In Mexico, lands which were held collectively in a legal sense since the 1930s, went under neoliberal land reform in 1992 after a change in the constitution. The land had to be divided among individuals, and this caused conflicts between the residents. All the control over dividing up the land and monitoring disputes was held by the political elites. This made the peasants more vulnerable and discouraged them from collectively organizing or speaking out against market reforms. The only state within Mexico where peasants openly resisted market reforms was in Chiapas, where land liberalization was least widespread (Kurtz, 278).

Like Mexico, in Chile there existed many land cooperatives where land was legally held collectively since the early 1970s when it was legally protected by a democratically elected government. From 1975 to 1979 land counter-reform was implemented by the military dictatorship while it was extensively liberalizing the state and the market. The government privatized most of the land co-ops and half the residents were left landless and some even homeless. The land was sold to private families and agribusiness. Because of these reforms, many peasants were prevented from acting collectively to protect their communal lands and ways of life (Kurtz, 277). The cost of this type of liberalization and individualization is incalculable. One cannot put a figure on the permanent loss of unique cultural livelihoods or on the loss of the independence of traditional cultures from market or consumer culture.

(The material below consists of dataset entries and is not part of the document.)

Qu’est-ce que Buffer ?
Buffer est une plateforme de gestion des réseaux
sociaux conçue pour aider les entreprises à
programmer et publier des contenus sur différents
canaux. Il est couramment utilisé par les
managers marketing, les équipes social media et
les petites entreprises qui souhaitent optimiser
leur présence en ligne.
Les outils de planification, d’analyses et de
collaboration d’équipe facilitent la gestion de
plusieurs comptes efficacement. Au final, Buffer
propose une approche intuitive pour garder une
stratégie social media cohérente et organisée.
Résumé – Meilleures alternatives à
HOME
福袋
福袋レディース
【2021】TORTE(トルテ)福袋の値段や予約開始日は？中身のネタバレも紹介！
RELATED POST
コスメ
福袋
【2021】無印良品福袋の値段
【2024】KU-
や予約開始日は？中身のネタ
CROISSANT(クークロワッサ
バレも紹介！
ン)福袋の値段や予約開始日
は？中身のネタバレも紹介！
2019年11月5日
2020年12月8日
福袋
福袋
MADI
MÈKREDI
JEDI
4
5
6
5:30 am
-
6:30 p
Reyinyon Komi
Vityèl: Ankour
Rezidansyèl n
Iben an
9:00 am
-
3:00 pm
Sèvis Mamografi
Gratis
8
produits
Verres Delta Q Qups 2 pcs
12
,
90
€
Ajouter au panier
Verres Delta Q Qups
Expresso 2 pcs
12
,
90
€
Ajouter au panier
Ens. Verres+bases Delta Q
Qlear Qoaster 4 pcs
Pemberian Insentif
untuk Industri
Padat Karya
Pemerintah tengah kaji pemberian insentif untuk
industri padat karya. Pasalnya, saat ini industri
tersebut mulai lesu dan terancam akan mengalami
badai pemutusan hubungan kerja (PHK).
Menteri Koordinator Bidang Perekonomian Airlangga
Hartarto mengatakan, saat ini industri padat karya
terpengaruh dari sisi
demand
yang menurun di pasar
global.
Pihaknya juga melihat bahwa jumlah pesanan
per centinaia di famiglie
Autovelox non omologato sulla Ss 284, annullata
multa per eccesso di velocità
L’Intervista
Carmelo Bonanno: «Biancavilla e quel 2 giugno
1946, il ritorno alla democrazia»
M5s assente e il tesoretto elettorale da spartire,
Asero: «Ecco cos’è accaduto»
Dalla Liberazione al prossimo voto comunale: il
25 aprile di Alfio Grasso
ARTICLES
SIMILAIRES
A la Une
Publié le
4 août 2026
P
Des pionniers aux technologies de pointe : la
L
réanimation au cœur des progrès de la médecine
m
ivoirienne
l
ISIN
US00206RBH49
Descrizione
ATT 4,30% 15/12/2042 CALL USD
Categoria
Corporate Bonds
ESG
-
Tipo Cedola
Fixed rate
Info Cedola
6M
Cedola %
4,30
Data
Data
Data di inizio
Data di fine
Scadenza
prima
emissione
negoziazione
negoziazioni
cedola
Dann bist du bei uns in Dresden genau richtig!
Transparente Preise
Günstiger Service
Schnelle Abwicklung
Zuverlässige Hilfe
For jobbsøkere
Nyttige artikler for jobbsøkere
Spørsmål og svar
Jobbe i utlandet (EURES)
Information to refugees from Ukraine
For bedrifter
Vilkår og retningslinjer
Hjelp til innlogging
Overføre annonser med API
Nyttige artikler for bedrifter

Trainer illustrates this point by noting that in Haiti where many people do not have enough to eat, land is “efficiently” used in a productive manner to grow flowers for export (9). While many people may not have access to land in order to adequately sustain themselves, large export businesses reap profits and contribute to the country’s overall GDP, while simultaneously impoverishing its citizenry. Inherent property rights are to blame for this ironic situation, I think he could have taken his point further by examining the issue of property rights, especially how they are promoted and protected for corporations in a liberal market-oriented state, and how this kind of injustice is not viewed as unethical giving their inherent value within neoliberal ideology.

Liberal democracy is being hijacked by neoliberalism in Latin America. This new neoliberal order is a form of authoritarianism to which it is increasingly difficult to mount opposition. The interference of international lending institutions in a sovereign nation’s budgetary policy-making nullifies an essential process inherent in healthy liberal democracies. Innocent workers, peasants, women, men, and children all pay for the actions of international lending institutions who often loaned money to undemocratic regimes. The re-configuration of Latin American society in order to repay already rich nations is a global injustice. Human rights to sustenance, culture, political process, labour standards, and self-determination must come before the property rights of greedy corporations.